● CONSIGNE
Prolongez l'article sur les terres rares à partir de sa dernière phrase.

● EXTRAIT DU DOCUMENT
++++++

ANALYSES

Terres rares, rareté relative et implications géoéconomiques

Tribune
2 août 2010
Par Augustin Roch, chercheur associé à l’IRIS
Terres rares et raretés relatives

L’expression « terres rares », terme scientifique->http://hal.archives-ouvertes.fr/docs/00/24/21/02/PDF/ajp-radium_1904_1_10_106_0.pdf] désignant 17 éléments de la série des lanthanides, porte à confusion puisque certains éléments sont plus communs que des minerais courants. Seuls le dysprosium et le terbium sont réellement rares. Il n’y a donc pas de rareté géologique à proprement parlé mais plus une rareté d’ordre économique (une demande supérieure à l’offre impacte durablement les prix à la hausse) et stratégique (utilisation finale de la ressource et stratégies associées par les acteurs étatiques, financiers et industriels). Par ailleurs, les terres rares sont difficiles à produire et ne sont rentables que si on en trouve en grande concentration. En effet, elles sont souvent un sous produit d’une mine dédiée à un autre minerai. Pour finir, l’utilisation des terres rares leurs confère un caractère stratégique. Il existe ainsi [différentes applications et on retrouve finalement des terres rares dans toute industrie de haute technologie, civile et militaire, du balladeur mp3 au missile en passant par l’éolienne et l’automobile.

++++++

● DONNÉES FOURNIES

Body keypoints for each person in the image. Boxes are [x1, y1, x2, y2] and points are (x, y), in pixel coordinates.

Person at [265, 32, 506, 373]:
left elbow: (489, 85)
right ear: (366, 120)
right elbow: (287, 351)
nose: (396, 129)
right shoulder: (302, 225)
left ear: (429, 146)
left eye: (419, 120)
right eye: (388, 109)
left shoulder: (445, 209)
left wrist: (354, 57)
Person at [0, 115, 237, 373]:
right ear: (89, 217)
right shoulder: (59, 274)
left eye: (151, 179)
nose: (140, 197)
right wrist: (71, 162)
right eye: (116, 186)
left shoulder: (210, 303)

++++++

● RÉPONSE
Les atouts chinois actuels

La Chine produit plus de 95 à 97 % des métaux issus des terres rares de la planète, résultat engendré par les coûts de production imbattables (faible coût du travail et forte « tolérance » des autorités vis-à-vis des méthodes d’extraction très polluantes). Une cinquantaine d’entreprises, principalement étatiques, opèrent dans ce secteur mais la volonté du gouvernement est en fait de structurer régionalement la production. Alors que Baotou Steel Rare Earth High-Tech contrôle les réserves de terres rares de Mongolie intérieure (75 % environ de l’ensemble des réserves chinoises), China Minmetals Corp. et Chinalco détiennent celles du Jiangxi tandis que les producteurs Jiangxi Copper et China Nonferrous Metal Industry’s Foreign Engineers & Construction Co. possèdent celles du Sichuan et du Guangdong.

La production minière chinoise serait de 120 000 tonnes en 2008 (dont 20 % issue de la contrebande) sur un total mondial de 124 000 tonnes. Néanmoins, les réserves mondiales sont relativement déconcentrées. Si la Chine représente plus d’un tiers des réserves identifiées, l’ex-URSS détient 20 % des réserves, les Etats-Unis 14 % et l’Australie 6 %. Par conséquent, les terres rares sont disponibles partout dans le monde, pour peu que les producteurs investissent et disposent de solutions techniques adéquates permettant de réduire les coûts environnementaux induits par la production. Toutefois, la valeur des terres rares n’est pas proportionnelle à leur importance stratégique. En effet, en 2008, la valeur des transactions atteignait 1,25 milliards de dollars, au niveau mondial (3 milliards attendus en 2015).

Une stratégie chinoise polymorphe

Pendant 10 ans, la Chine a inondé le marché mondial en terres rares, du fait de coûts de production très bas, la rendant ainsi indispensable. Puis, elle a imposé graduellement des quotas d’exportation, privilégiant son industrie au dépend des industries occidentales. La Chine a ainsi de grandes ambitions dans les technologies vertes (solaire, éolien, etc.), les voitures électriques, les NTIC… mais aussi l’aéronautique et l’armement. Autrement dit, toute industrie « industrialisante » du 21ème siècle. Quatre évènements permettent d’analyser cette stratégie.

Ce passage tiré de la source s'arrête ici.